**** Given information ****

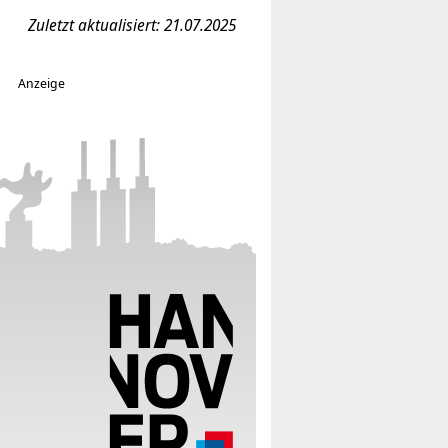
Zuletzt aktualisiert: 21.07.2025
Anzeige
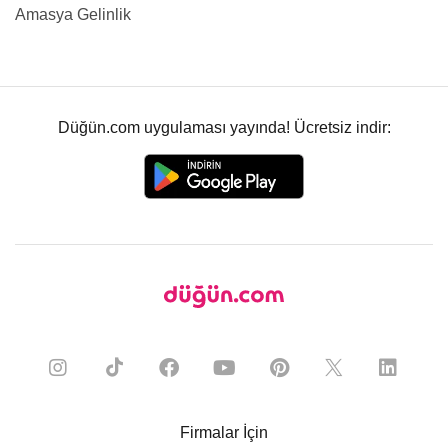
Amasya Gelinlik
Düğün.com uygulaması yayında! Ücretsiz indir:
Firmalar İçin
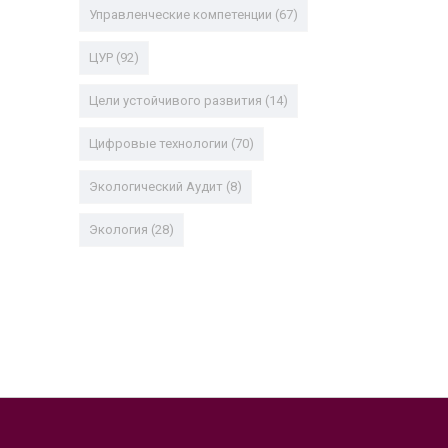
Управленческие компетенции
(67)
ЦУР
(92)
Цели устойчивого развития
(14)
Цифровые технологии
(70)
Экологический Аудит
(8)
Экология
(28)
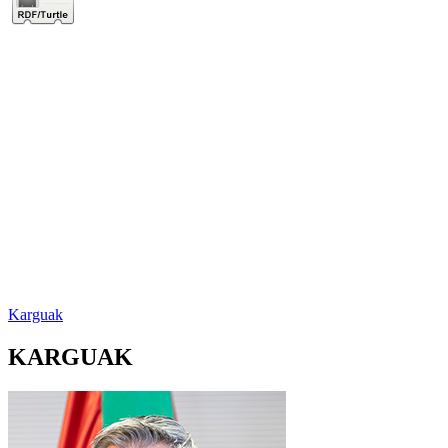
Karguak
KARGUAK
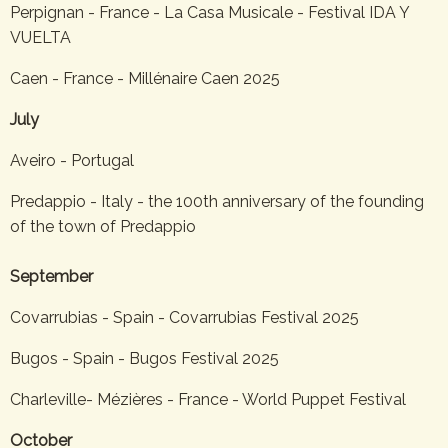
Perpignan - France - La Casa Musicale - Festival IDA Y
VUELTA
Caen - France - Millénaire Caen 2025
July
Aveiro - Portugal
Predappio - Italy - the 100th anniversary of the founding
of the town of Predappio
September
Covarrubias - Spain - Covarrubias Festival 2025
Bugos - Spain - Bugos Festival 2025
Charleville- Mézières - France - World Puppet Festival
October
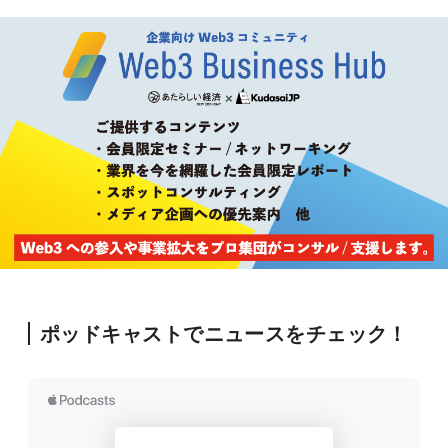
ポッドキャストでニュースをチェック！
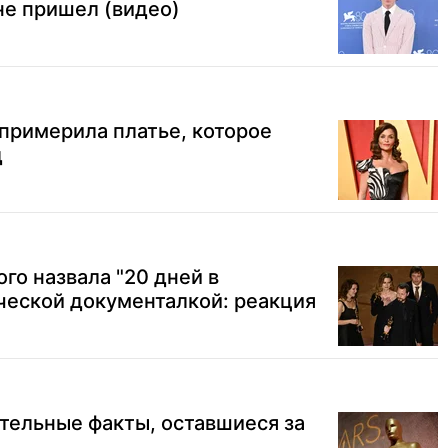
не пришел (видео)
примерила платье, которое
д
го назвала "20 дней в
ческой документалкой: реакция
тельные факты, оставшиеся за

****

Look at the records above. Copy every line where the string "France" occurs.

Result —
Perpignan - France - La Casa Musicale - Festival IDA Y
Caen - France - Millénaire Caen 2025
Charleville- Mézières - France - World Puppet Festival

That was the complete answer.